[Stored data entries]
• • • • • • •

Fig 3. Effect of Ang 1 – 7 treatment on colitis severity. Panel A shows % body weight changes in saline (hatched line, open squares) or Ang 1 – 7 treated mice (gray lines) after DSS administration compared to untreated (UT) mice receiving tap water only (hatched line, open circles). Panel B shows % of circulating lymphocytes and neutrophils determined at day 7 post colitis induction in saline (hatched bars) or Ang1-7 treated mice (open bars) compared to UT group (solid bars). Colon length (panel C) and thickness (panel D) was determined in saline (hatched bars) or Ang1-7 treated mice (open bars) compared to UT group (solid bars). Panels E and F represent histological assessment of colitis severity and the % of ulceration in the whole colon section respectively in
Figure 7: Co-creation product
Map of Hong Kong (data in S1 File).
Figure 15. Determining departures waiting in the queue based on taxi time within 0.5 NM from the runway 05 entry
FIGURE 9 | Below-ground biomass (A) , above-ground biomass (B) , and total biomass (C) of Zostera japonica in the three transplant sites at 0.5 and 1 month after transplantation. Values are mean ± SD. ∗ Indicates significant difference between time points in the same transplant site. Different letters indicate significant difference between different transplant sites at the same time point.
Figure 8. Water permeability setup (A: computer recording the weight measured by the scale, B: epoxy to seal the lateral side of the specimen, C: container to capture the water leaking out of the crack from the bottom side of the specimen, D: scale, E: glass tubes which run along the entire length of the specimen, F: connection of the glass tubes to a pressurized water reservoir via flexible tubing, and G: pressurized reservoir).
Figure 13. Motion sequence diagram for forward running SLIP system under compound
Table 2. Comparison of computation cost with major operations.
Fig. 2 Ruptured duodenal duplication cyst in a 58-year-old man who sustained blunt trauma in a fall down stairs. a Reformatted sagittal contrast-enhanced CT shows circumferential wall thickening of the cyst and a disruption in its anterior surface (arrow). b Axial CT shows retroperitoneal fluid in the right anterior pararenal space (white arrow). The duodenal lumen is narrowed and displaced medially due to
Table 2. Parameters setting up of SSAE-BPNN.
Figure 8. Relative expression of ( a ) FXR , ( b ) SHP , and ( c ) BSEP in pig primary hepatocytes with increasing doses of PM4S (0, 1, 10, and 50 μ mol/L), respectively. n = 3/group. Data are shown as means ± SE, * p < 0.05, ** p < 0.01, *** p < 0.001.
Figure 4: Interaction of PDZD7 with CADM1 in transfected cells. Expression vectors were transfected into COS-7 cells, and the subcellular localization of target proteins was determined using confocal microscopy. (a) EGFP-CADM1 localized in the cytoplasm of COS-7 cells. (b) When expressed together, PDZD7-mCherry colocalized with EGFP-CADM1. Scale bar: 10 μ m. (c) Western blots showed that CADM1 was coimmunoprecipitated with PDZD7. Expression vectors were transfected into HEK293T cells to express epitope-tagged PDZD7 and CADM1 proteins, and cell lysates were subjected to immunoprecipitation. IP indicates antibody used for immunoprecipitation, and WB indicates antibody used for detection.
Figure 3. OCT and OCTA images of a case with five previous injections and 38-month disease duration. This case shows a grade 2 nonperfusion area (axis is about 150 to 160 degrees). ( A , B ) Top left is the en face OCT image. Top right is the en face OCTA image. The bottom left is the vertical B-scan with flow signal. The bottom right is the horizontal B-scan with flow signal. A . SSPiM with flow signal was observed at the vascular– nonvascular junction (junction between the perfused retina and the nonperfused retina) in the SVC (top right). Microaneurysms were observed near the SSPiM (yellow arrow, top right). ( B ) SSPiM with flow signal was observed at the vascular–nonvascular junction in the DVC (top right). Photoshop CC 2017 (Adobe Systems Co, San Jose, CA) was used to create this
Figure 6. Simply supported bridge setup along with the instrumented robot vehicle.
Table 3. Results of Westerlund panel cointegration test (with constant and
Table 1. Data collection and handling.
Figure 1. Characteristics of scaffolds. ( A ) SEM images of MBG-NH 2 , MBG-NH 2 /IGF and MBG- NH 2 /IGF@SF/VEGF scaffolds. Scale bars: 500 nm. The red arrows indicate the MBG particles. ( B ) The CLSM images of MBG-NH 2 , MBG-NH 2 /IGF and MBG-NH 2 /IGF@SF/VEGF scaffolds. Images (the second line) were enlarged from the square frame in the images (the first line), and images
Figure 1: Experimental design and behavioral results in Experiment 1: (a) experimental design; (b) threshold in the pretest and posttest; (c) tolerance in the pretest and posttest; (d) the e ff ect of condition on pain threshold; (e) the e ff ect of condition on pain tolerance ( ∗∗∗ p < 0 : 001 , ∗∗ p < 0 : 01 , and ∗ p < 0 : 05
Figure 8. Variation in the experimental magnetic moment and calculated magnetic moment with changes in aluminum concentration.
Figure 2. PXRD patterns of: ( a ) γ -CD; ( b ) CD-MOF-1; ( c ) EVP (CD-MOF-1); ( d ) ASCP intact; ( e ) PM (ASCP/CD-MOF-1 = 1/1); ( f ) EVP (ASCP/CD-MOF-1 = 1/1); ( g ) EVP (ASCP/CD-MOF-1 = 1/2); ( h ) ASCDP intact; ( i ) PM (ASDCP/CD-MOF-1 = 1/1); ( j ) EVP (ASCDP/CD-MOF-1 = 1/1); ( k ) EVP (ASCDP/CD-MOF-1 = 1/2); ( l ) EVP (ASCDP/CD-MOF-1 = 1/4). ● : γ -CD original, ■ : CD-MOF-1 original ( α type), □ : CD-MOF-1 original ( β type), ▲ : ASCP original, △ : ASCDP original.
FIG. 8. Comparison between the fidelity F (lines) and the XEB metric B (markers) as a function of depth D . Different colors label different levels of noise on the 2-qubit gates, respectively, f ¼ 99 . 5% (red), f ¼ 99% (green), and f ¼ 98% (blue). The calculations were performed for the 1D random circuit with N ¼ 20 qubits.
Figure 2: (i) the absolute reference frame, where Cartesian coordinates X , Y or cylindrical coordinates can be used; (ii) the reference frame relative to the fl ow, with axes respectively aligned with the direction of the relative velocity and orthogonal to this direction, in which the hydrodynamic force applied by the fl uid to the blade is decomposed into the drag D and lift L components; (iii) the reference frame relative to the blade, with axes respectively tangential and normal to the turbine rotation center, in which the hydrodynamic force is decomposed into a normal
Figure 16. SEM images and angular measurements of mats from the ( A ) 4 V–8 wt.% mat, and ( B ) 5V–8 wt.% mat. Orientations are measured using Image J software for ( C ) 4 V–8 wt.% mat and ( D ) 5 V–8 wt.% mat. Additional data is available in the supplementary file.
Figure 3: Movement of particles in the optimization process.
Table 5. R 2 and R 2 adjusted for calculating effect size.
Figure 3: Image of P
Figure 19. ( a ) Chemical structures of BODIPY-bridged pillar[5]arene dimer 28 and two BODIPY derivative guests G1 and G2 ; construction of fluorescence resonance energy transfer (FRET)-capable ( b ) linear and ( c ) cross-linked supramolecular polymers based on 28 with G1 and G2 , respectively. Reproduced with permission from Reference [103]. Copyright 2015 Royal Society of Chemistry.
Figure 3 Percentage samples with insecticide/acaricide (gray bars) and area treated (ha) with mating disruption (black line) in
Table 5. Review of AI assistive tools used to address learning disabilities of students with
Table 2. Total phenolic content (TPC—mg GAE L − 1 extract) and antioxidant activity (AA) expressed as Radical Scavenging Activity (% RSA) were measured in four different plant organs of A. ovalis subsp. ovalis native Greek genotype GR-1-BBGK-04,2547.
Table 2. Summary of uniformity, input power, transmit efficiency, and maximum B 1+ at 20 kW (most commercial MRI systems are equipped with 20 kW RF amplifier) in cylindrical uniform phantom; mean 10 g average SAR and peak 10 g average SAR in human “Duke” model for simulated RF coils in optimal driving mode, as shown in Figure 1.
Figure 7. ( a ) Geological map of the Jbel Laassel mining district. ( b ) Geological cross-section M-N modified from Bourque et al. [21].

• • • • • • •

▶ [ASSIGNMENT]: Every line of the data above is to be repeated exactly.

▶ [OUTPUT BELOW]:
Fig 3. Effect of Ang 1 – 7 treatment on colitis severity. Panel A shows % body weight changes in saline (hatched line, open squares) or Ang 1 – 7 treated mice (gray lines) after DSS administration compared to untreated (UT) mice receiving tap water only (hatched line, open circles). Panel B shows % of circulating lymphocytes and neutrophils determined at day 7 post colitis induction in saline (hatched bars) or Ang1-7 treated mice (open bars) compared to UT group (solid bars). Colon length (panel C) and thickness (panel D) was determined in saline (hatched bars) or Ang1-7 treated mice (open bars) compared to UT group (solid bars). Panels E and F represent histological assessment of colitis severity and the % of ulceration in the whole colon section respectively in
Figure 7: Co-creation product
Map of Hong Kong (data in S1 File).
Figure 15. Determining departures waiting in the queue based on taxi time within 0.5 NM from the runway 05 entry
FIGURE 9 | Below-ground biomass (A) , above-ground biomass (B) , and total biomass (C) of Zostera japonica in the three transplant sites at 0.5 and 1 month after transplantation. Values are mean ± SD. ∗ Indicates significant difference between time points in the same transplant site. Different letters indicate significant difference between different transplant sites at the same time point.
Figure 8. Water permeability setup (A: computer recording the weight measured by the scale, B: epoxy to seal the lateral side of the specimen, C: container to capture the water leaking out of the crack from the bottom side of the specimen, D: scale, E: glass tubes which run along the entire length of the specimen, F: connection of the glass tubes to a pressurized water reservoir via flexible tubing, and G: pressurized reservoir).
Figure 13. Motion sequence diagram for forward running SLIP system under compound
Table 2. Comparison of computation cost with major operations.
Fig. 2 Ruptured duodenal duplication cyst in a 58-year-old man who sustained blunt trauma in a fall down stairs. a Reformatted sagittal contrast-enhanced CT shows circumferential wall thickening of the cyst and a disruption in its anterior surface (arrow). b Axial CT shows retroperitoneal fluid in the right anterior pararenal space (white arrow). The duodenal lumen is narrowed and displaced medially due to
Table 2. Parameters setting up of SSAE-BPNN.
Figure 8. Relative expression of ( a ) FXR , ( b ) SHP , and ( c ) BSEP in pig primary hepatocytes with increasing doses of PM4S (0, 1, 10, and 50 μ mol/L), respectively. n = 3/group. Data are shown as means ± SE, * p < 0.05, ** p < 0.01, *** p < 0.001.
Figure 4: Interaction of PDZD7 with CADM1 in transfected cells. Expression vectors were transfected into COS-7 cells, and the subcellular localization of target proteins was determined using confocal microscopy. (a) EGFP-CADM1 localized in the cytoplasm of COS-7 cells. (b) When expressed together, PDZD7-mCherry colocalized with EGFP-CADM1. Scale bar: 10 μ m. (c) Western blots showed that CADM1 was coimmunoprecipitated with PDZD7. Expression vectors were transfected into HEK293T cells to express epitope-tagged PDZD7 and CADM1 proteins, and cell lysates were subjected to immunoprecipitation. IP indicates antibody used for immunoprecipitation, and WB indicates antibody used for detection.
Figure 3. OCT and OCTA images of a case with five previous injections and 38-month disease duration. This case shows a grade 2 nonperfusion area (axis is about 150 to 160 degrees). ( A , B ) Top left is the en face OCT image. Top right is the en face OCTA image. The bottom left is the vertical B-scan with flow signal. The bottom right is the horizontal B-scan with flow signal. A . SSPiM with flow signal was observed at the vascular– nonvascular junction (junction between the perfused retina and the nonperfused retina) in the SVC (top right). Microaneurysms were observed near the SSPiM (yellow arrow, top right). ( B ) SSPiM with flow signal was observed at the vascular–nonvascular junction in the DVC (top right). Photoshop CC 2017 (Adobe Systems Co, San Jose, CA) was used to create this
Figure 6. Simply supported bridge setup along with the instrumented robot vehicle.
Table 3. Results of Westerlund panel cointegration test (with constant and
Table 1. Data collection and handling.
Figure 1. Characteristics of scaffolds. ( A ) SEM images of MBG-NH 2 , MBG-NH 2 /IGF and MBG- NH 2 /IGF@SF/VEGF scaffolds. Scale bars: 500 nm. The red arrows indicate the MBG particles. ( B ) The CLSM images of MBG-NH 2 , MBG-NH 2 /IGF and MBG-NH 2 /IGF@SF/VEGF scaffolds. Images (the second line) were enlarged from the square frame in the images (the first line), and images
Figure 1: Experimental design and behavioral results in Experiment 1: (a) experimental design; (b) threshold in the pretest and posttest; (c) tolerance in the pretest and posttest; (d) the e ff ect of condition on pain threshold; (e) the e ff ect of condition on pain tolerance ( ∗∗∗ p < 0 : 001 , ∗∗ p < 0 : 01 , and ∗ p < 0 : 05
Figure 8. Variation in the experimental magnetic moment and calculated magnetic moment with changes in aluminum concentration.
Figure 2. PXRD patterns of: ( a ) γ -CD; ( b ) CD-MOF-1; ( c ) EVP (CD-MOF-1); ( d ) ASCP intact; ( e ) PM (ASCP/CD-MOF-1 = 1/1); ( f ) EVP (ASCP/CD-MOF-1 = 1/1); ( g ) EVP (ASCP/CD-MOF-1 = 1/2); ( h ) ASCDP intact; ( i ) PM (ASDCP/CD-MOF-1 = 1/1); ( j ) EVP (ASCDP/CD-MOF-1 = 1/1); ( k ) EVP (ASCDP/CD-MOF-1 = 1/2); ( l ) EVP (ASCDP/CD-MOF-1 = 1/4). ● : γ -CD original, ■ : CD-MOF-1 original ( α type), □ : CD-MOF-1 original ( β type), ▲ : ASCP original, △ : ASCDP original.
FIG. 8. Comparison between the fidelity F (lines) and the XEB metric B (markers) as a function of depth D . Different colors label different levels of noise on the 2-qubit gates, respectively, f ¼ 99 . 5% (red), f ¼ 99% (green), and f ¼ 98% (blue). The calculations were performed for the 1D random circuit with N ¼ 20 qubits.
Figure 2: (i) the absolute reference frame, where Cartesian coordinates X , Y or cylindrical coordinates can be used; (ii) the reference frame relative to the fl ow, with axes respectively aligned with the direction of the relative velocity and orthogonal to this direction, in which the hydrodynamic force applied by the fl uid to the blade is decomposed into the drag D and lift L components; (iii) the reference frame relative to the blade, with axes respectively tangential and normal to the turbine rotation center, in which the hydrodynamic force is decomposed into a normal
Figure 16. SEM images and angular measurements of mats from the ( A ) 4 V–8 wt.% mat, and ( B ) 5V–8 wt.% mat. Orientations are measured using Image J software for ( C ) 4 V–8 wt.% mat and ( D ) 5 V–8 wt.% mat. Additional data is available in the supplementary file.
Figure 3: Movement of particles in the optimization process.
Table 5. R 2 and R 2 adjusted for calculating effect size.
Figure 3: Image of P
Figure 19. ( a ) Chemical structures of BODIPY-bridged pillar[5]arene dimer 28 and two BODIPY derivative guests G1 and G2 ; construction of fluorescence resonance energy transfer (FRET)-capable ( b ) linear and ( c ) cross-linked supramolecular polymers based on 28 with G1 and G2 , respectively. Reproduced with permission from Reference [103]. Copyright 2015 Royal Society of Chemistry.
Figure 3 Percentage samples with insecticide/acaricide (gray bars) and area treated (ha) with mating disruption (black line) in
Table 5. Review of AI assistive tools used to address learning disabilities of students with
Table 2. Total phenolic content (TPC—mg GAE L − 1 extract) and antioxidant activity (AA) expressed as Radical Scavenging Activity (% RSA) were measured in four different plant organs of A. ovalis subsp. ovalis native Greek genotype GR-1-BBGK-04,2547.
Table 2. Summary of uniformity, input power, transmit efficiency, and maximum B 1+ at 20 kW (most commercial MRI systems are equipped with 20 kW RF amplifier) in cylindrical uniform phantom; mean 10 g average SAR and peak 10 g average SAR in human “Duke” model for simulated RF coils in optimal driving mode, as shown in Figure 1.
Figure 7. ( a ) Geological map of the Jbel Laassel mining district. ( b ) Geological cross-section M-N modified from Bourque et al. [21].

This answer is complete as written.